• [Records for this task]
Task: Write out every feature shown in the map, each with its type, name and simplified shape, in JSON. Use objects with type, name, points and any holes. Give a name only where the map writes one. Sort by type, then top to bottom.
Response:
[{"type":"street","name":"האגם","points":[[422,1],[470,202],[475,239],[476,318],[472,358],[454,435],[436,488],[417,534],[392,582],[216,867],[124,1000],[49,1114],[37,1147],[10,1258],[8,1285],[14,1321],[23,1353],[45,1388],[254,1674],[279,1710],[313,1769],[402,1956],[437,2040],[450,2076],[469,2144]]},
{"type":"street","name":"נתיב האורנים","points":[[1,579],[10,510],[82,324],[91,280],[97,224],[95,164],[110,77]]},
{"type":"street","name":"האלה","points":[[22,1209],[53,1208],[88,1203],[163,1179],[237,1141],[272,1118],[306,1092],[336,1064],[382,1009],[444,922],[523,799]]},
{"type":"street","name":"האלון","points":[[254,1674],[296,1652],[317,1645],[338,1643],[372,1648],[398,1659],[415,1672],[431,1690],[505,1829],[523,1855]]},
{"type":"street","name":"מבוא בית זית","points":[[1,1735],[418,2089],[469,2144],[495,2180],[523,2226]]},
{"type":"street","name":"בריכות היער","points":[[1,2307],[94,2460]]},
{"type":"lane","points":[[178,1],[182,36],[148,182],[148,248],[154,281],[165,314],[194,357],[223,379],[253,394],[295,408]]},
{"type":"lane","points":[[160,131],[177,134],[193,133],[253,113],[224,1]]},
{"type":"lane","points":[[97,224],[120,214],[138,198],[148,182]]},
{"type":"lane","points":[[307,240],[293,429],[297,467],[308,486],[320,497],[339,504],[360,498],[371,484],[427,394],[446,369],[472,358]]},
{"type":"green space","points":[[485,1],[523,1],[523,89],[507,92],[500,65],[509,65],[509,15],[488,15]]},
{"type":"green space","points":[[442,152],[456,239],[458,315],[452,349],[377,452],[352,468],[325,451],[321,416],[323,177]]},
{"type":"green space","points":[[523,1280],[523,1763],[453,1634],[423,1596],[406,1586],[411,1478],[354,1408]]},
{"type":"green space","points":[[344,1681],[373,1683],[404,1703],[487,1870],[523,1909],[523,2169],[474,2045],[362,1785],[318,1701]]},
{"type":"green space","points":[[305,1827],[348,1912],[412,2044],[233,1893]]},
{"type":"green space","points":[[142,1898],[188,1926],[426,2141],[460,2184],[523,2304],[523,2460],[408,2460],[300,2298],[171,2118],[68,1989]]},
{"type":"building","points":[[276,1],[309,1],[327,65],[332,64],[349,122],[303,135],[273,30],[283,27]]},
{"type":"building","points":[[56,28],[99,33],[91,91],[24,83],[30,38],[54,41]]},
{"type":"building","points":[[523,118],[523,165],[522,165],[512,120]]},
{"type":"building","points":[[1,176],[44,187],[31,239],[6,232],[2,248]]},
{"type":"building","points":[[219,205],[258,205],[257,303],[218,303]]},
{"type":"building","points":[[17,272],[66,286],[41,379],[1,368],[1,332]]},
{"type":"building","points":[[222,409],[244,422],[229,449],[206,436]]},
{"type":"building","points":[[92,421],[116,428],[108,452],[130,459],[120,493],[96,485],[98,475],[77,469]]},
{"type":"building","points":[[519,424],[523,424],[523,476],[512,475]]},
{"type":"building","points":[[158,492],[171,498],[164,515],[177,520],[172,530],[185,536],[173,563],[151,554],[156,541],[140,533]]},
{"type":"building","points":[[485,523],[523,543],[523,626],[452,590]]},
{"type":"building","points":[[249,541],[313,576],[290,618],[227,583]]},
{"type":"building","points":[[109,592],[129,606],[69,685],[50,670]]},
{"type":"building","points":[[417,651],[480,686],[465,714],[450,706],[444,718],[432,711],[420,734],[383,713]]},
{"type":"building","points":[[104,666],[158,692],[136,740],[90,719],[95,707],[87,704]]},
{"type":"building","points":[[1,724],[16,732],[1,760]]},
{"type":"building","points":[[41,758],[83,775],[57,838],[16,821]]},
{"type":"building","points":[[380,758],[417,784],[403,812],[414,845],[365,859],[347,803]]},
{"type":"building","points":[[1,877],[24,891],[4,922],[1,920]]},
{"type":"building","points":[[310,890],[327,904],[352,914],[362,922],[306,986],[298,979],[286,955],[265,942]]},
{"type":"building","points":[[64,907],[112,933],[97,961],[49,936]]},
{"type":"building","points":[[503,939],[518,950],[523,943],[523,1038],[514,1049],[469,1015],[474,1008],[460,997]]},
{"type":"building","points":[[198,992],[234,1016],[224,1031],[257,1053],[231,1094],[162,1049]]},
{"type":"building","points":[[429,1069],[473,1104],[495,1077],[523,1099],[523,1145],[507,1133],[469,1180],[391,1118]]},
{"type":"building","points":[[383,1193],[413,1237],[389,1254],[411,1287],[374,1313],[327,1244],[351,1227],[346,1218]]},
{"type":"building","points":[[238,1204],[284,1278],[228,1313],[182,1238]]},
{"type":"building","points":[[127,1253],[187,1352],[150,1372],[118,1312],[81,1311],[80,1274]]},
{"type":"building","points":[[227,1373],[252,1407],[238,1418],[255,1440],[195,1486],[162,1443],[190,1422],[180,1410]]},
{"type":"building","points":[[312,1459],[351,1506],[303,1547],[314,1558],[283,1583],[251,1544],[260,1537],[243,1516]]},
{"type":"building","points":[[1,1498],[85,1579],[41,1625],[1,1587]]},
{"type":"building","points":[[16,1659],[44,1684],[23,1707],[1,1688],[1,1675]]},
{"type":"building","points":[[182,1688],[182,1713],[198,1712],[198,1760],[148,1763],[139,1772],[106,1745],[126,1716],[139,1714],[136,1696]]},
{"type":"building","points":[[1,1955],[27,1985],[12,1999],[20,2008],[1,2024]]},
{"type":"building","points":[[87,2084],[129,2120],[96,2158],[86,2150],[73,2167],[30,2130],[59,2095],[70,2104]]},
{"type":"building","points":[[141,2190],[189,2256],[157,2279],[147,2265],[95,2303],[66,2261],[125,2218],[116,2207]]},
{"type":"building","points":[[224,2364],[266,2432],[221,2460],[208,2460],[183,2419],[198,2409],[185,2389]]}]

• [Your task] An exact reproduction of all the records is required.

• [Output of the exercise]
Task: Write out every feature shown in the map, each with its type, name and simplified shape, in JSON. Use objects with type, name, points and any holes. Give a name only where the map writes one. Sort by type, then top to bottom.
Response:
[{"type":"street","name":"האגם","points":[[422,1],[470,202],[475,239],[476,318],[472,358],[454,435],[436,488],[417,534],[392,582],[216,867],[124,1000],[49,1114],[37,1147],[10,1258],[8,1285],[14,1321],[23,1353],[45,1388],[254,1674],[279,1710],[313,1769],[402,1956],[437,2040],[450,2076],[469,2144]]},
{"type":"street","name":"נתיב האורנים","points":[[1,579],[10,510],[82,324],[91,280],[97,224],[95,164],[110,77]]},
{"type":"street","name":"האלה","points":[[22,1209],[53,1208],[88,1203],[163,1179],[237,1141],[272,1118],[306,1092],[336,1064],[382,1009],[444,922],[523,799]]},
{"type":"street","name":"האלון","points":[[254,1674],[296,1652],[317,1645],[338,1643],[372,1648],[398,1659],[415,1672],[431,1690],[505,1829],[523,1855]]},
{"type":"street","name":"מבוא בית זית","points":[[1,1735],[418,2089],[469,2144],[495,2180],[523,2226]]},
{"type":"street","name":"בריכות היער","points":[[1,2307],[94,2460]]},
{"type":"lane","points":[[178,1],[182,36],[148,182],[148,248],[154,281],[165,314],[194,357],[223,379],[253,394],[295,408]]},
{"type":"lane","points":[[160,131],[177,134],[193,133],[253,113],[224,1]]},
{"type":"lane","points":[[97,224],[120,214],[138,198],[148,182]]},
{"type":"lane","points":[[307,240],[293,429],[297,467],[308,486],[320,497],[339,504],[360,498],[371,484],[427,394],[446,369],[472,358]]},
{"type":"green space","points":[[485,1],[523,1],[523,89],[507,92],[500,65],[509,65],[509,15],[488,15]]},
{"type":"green space","points":[[442,152],[456,239],[458,315],[452,349],[377,452],[352,468],[325,451],[321,416],[323,177]]},
{"type":"green space","points":[[523,1280],[523,1763],[453,1634],[423,1596],[406,1586],[411,1478],[354,1408]]},
{"type":"green space","points":[[344,1681],[373,1683],[404,1703],[487,1870],[523,1909],[523,2169],[474,2045],[362,1785],[318,1701]]},
{"type":"green space","points":[[305,1827],[348,1912],[412,2044],[233,1893]]},
{"type":"green space","points":[[142,1898],[188,1926],[426,2141],[460,2184],[523,2304],[523,2460],[408,2460],[300,2298],[171,2118],[68,1989]]},
{"type":"building","points":[[276,1],[309,1],[327,65],[332,64],[349,122],[303,135],[273,30],[283,27]]},
{"type":"building","points":[[56,28],[99,33],[91,91],[24,83],[30,38],[54,41]]},
{"type":"building","points":[[523,118],[523,165],[522,165],[512,120]]},
{"type":"building","points":[[1,176],[44,187],[31,239],[6,232],[2,248]]},
{"type":"building","points":[[219,205],[258,205],[257,303],[218,303]]},
{"type":"building","points":[[17,272],[66,286],[41,379],[1,368],[1,332]]},
{"type":"building","points":[[222,409],[244,422],[229,449],[206,436]]},
{"type":"building","points":[[92,421],[116,428],[108,452],[130,459],[120,493],[96,485],[98,475],[77,469]]},
{"type":"building","points":[[519,424],[523,424],[523,476],[512,475]]},
{"type":"building","points":[[158,492],[171,498],[164,515],[177,520],[172,530],[185,536],[173,563],[151,554],[156,541],[140,533]]},
{"type":"building","points":[[485,523],[523,543],[523,626],[452,590]]},
{"type":"building","points":[[249,541],[313,576],[290,618],[227,583]]},
{"type":"building","points":[[109,592],[129,606],[69,685],[50,670]]},
{"type":"building","points":[[417,651],[480,686],[465,714],[450,706],[444,718],[432,711],[420,734],[383,713]]},
{"type":"building","points":[[104,666],[158,692],[136,740],[90,719],[95,707],[87,704]]},
{"type":"building","points":[[1,724],[16,732],[1,760]]},
{"type":"building","points":[[41,758],[83,775],[57,838],[16,821]]},
{"type":"building","points":[[380,758],[417,784],[403,812],[414,845],[365,859],[347,803]]},
{"type":"building","points":[[1,877],[24,891],[4,922],[1,920]]},
{"type":"building","points":[[310,890],[327,904],[352,914],[362,922],[306,986],[298,979],[286,955],[265,942]]},
{"type":"building","points":[[64,907],[112,933],[97,961],[49,936]]},
{"type":"building","points":[[503,939],[518,950],[523,943],[523,1038],[514,1049],[469,1015],[474,1008],[460,997]]},
{"type":"building","points":[[198,992],[234,1016],[224,1031],[257,1053],[231,1094],[162,1049]]},
{"type":"building","points":[[429,1069],[473,1104],[495,1077],[523,1099],[523,1145],[507,1133],[469,1180],[391,1118]]},
{"type":"building","points":[[383,1193],[413,1237],[389,1254],[411,1287],[374,1313],[327,1244],[351,1227],[346,1218]]},
{"type":"building","points":[[238,1204],[284,1278],[228,1313],[182,1238]]},
{"type":"building","points":[[127,1253],[187,1352],[150,1372],[118,1312],[81,1311],[80,1274]]},
{"type":"building","points":[[227,1373],[252,1407],[238,1418],[255,1440],[195,1486],[162,1443],[190,1422],[180,1410]]},
{"type":"building","points":[[312,1459],[351,1506],[303,1547],[314,1558],[283,1583],[251,1544],[260,1537],[243,1516]]},
{"type":"building","points":[[1,1498],[85,1579],[41,1625],[1,1587]]},
{"type":"building","points":[[16,1659],[44,1684],[23,1707],[1,1688],[1,1675]]},
{"type":"building","points":[[182,1688],[182,1713],[198,1712],[198,1760],[148,1763],[139,1772],[106,1745],[126,1716],[139,1714],[136,1696]]},
{"type":"building","points":[[1,1955],[27,1985],[12,1999],[20,2008],[1,2024]]},
{"type":"building","points":[[87,2084],[129,2120],[96,2158],[86,2150],[73,2167],[30,2130],[59,2095],[70,2104]]},
{"type":"building","points":[[141,2190],[189,2256],[157,2279],[147,2265],[95,2303],[66,2261],[125,2218],[116,2207]]},
{"type":"building","points":[[224,2364],[266,2432],[221,2460],[208,2460],[183,2419],[198,2409],[185,2389]]}]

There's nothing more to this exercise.